Reprint the lines below as they are, minus the pictures.

START SOURCE DATA

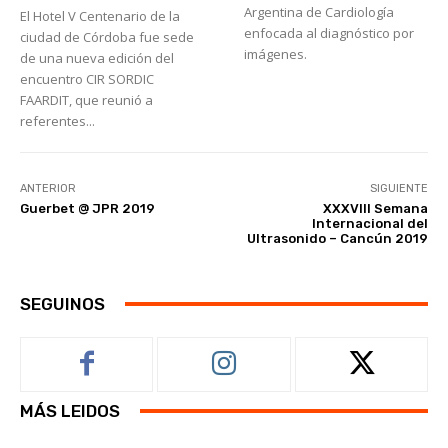
Argentina de Cardiología
El Hotel V Centenario de la
enfocada al diagnóstico por
ciudad de Córdoba fue sede
imágenes.
de una nueva edición del
encuentro CIR SORDIC
FAARDIT, que reunió a
referentes...
ANTERIOR
SIGUIENTE
Guerbet @ JPR 2019
XXXVIII Semana
Internacional del
Ultrasonido – Cancún 2019
SEGUINOS
MÁS LEIDOS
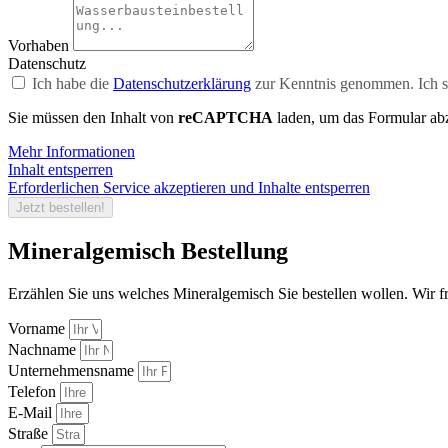
Vorhaben
Datenschutz
Ich habe die
Datenschutzerklärung
zur Kenntnis genommen. Ich s
Sie müssen den Inhalt von
reCAPTCHA
laden, um das Formular abz
Mehr Informationen
Inhalt entsperren
Erforderlichen Service akzeptieren und Inhalte entsperren
Jetzt bestellen!
Mineralgemisch Bestellung
Erzählen Sie uns welches Mineralgemisch Sie bestellen wollen. Wir f
Vorname
Nachname
Unternehmensname
Telefon
E-Mail
Straße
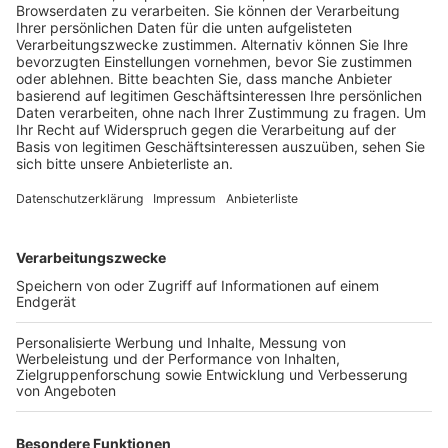
Veröffentlicht:
Dienstag, 27.05.2025 08:17
Anzeige
Um die Trinkwasserversorgung in den Städten
Bedburg, Bergheim, Elsdorf und Kerpen auch in den
kommenden Jahren sicherzustellen, baut
Netzbetreiber Westnetz derzeit einen neuen
Trinkwasserbehälter. Dieser entsteht am Wasserwerk
in Sindorf und soll das Speichervolumen um rund 2000
Kubikmeter erweitern, wie der Projektleiter berichtet.
Die Rohbauarbeiten für den Behälter sollen Ende des
Monats abgeschlossen sein, und im Juni beginnt die
Verlegung der Trinkwasserleitungen. Wenn alles nach
Plan verläuft, wird der neue Trinkwasserbehälter Ende
des Jahres in Betrieb genommen.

END SOURCE DATA

- [EXERCISE RESPONSE]
Argentina de Cardiología
El Hotel V Centenario de la
enfocada al diagnóstico por
ciudad de Córdoba fue sede
imágenes.
de una nueva edición del
encuentro CIR SORDIC
FAARDIT, que reunió a
referentes...
ANTERIOR
SIGUIENTE
Guerbet @ JPR 2019
XXXVIII Semana
Internacional del
Ultrasonido – Cancún 2019
SEGUINOS
MÁS LEIDOS
Vorhaben
Datenschutz
Ich habe die
Datenschutzerklärung
zur Kenntnis genommen. Ich s
Sie müssen den Inhalt von
reCAPTCHA
laden, um das Formular abz
Mehr Informationen
Inhalt entsperren
Erforderlichen Service akzeptieren und Inhalte entsperren
Jetzt bestellen!
Mineralgemisch Bestellung
Erzählen Sie uns welches Mineralgemisch Sie bestellen wollen. Wir f
Vorname
Nachname
Unternehmensname
Telefon
E-Mail
Straße
Veröffentlicht:
Dienstag, 27.05.2025 08:17
Anzeige
Um die Trinkwasserversorgung in den Städten
Bedburg, Bergheim, Elsdorf und Kerpen auch in den
kommenden Jahren sicherzustellen, baut
Netzbetreiber Westnetz derzeit einen neuen
Trinkwasserbehälter. Dieser entsteht am Wasserwerk
in Sindorf und soll das Speichervolumen um rund 2000
Kubikmeter erweitern, wie der Projektleiter berichtet.
Die Rohbauarbeiten für den Behälter sollen Ende des
Monats abgeschlossen sein, und im Juni beginnt die
Verlegung der Trinkwasserleitungen. Wenn alles nach
Plan verläuft, wird der neue Trinkwasserbehälter Ende
des Jahres in Betrieb genommen.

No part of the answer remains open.